Lost in his thoughts as he was, he didn't notice that someone had entered the room after him until he was suddenly embraced from behind.
China yelped in surprise. Great, it's Korea again. Wo de tian a, that boy is persistent.
Except he didn't feel the uncomfortably familiar hands on his chest, nor did he hear Korea's usual cry of "Hello, big brother!" He simply felt arms wrapped around his middle in an honest hug, and the cold scratch of a pair of glasses against the back of his neck.
Oh.
When America spoke in a raspy, somewhat subdued voice behind him, his breath smelled strongly of mint, as if he'd spent a good amount of time brushing his teeth. Which, China supposed, was much better than the alternative.
"Hey, China? ...Xie xie."
His pronunciation was off. But just this once, China could let it slide.

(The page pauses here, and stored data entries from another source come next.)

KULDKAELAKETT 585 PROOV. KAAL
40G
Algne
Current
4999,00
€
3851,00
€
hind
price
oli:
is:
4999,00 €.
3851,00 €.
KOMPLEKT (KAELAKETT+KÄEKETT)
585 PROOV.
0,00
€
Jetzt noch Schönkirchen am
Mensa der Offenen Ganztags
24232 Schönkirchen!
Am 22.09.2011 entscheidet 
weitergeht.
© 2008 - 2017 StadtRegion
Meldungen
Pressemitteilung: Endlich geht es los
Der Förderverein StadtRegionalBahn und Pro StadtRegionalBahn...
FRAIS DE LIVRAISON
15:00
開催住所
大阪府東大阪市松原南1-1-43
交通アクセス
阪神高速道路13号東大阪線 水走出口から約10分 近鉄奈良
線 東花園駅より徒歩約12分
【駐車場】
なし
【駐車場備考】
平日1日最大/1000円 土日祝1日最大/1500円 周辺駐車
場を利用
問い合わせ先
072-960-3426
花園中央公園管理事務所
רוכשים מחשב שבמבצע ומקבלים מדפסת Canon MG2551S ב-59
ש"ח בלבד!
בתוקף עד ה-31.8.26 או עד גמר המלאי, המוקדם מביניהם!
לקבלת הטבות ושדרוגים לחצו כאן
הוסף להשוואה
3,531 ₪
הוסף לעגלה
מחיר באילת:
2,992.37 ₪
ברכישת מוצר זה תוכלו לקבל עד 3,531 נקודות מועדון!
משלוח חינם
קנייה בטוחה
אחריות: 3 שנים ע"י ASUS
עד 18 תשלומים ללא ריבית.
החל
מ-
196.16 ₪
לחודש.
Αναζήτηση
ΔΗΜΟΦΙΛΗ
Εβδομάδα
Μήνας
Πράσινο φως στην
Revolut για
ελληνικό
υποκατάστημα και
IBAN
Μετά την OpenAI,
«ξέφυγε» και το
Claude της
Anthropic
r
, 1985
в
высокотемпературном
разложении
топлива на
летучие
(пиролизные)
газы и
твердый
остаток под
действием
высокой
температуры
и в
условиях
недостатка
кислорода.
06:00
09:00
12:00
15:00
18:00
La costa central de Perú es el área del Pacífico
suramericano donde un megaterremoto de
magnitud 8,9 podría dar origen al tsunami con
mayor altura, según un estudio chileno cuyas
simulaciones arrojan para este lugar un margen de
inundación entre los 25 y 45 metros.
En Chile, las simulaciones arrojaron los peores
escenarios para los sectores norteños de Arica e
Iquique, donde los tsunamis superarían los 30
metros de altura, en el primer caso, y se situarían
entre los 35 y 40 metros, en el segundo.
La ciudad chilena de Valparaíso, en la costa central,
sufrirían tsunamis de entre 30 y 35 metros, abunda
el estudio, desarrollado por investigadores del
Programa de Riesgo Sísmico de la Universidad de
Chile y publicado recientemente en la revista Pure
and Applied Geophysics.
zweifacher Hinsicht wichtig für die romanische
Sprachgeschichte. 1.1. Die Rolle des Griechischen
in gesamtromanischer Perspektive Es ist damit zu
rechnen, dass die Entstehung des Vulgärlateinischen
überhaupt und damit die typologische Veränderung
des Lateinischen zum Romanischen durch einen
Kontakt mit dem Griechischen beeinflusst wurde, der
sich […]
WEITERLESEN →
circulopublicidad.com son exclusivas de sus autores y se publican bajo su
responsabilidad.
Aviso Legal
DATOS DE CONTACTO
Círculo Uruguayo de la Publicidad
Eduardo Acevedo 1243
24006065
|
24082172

This was... kind of a personal piece for me. My mom was born and raised in California, but as I was growing up she would often let her Chinese roots show in little ways. There were certain words in Cantonese she would use from time to time, little superstitions she had, and that gentle way of nagging that I'm sure all kids with Asian-American parents have to put up with. It's something that I grew up with, and I love her dearly, so that's probably why the idea of China mothering other nations appeals to me so much.
The fic itself is dedicated to and based on all the times when I was sick and my mom would be there to help me through it. The magical throw-up juice China uses is 100% real, and something my mom has always (rightfully) sworn by. In fact, China's dialogue is based on what my mom would always say before she gave it to me. I'm not sure what it's called, and I don't think I'd be able to spell it if I did, but my Caucasian father who doesn't speak a lick of Chinese is pretty sure its name means something along the lines of "snake piss water." It tastes disgusting, it burns on the way down, and holy crap it works like magic.
Also, since China is a representation of the whole nation, I didn't think much of having him use words and phrases in both Mandarin and Cantonese, even in the same sentence at one point. "Dong le ma," "Wo de tian a," and "Qing wa cao de liu mang" are Mandarin (I got them from Firefly) and mean "Do you understand?" "Dear God in heaven," and "frog-humping son of a bitch." I'm not sure if "nuh" and "hoy" actually translate to anything, but they're noises my mom would make if she was giving me something or if she was annoyed, respectively. "Deh-deh" is another one I heard a lot, and according to my mom it's a Cantonese word for when someone's spoiling themselves. (I remember she would always use it when I was in a "shut up and cuddle me" mood.) "Be-be" (long e sound, emphasis on the second syllable) was her pet name for my brother, and means baby. Because I couldn't resist.
I don't know what brought this on, exactly; maybe it's because lately I've been thinking about my childhood and wishing time hadn't gone by so fast. Because no matter how independent, confident, or tough you think you are, there will always be times when all you need is a little tender love and care to make your whole world a little better. I know I do sometimes.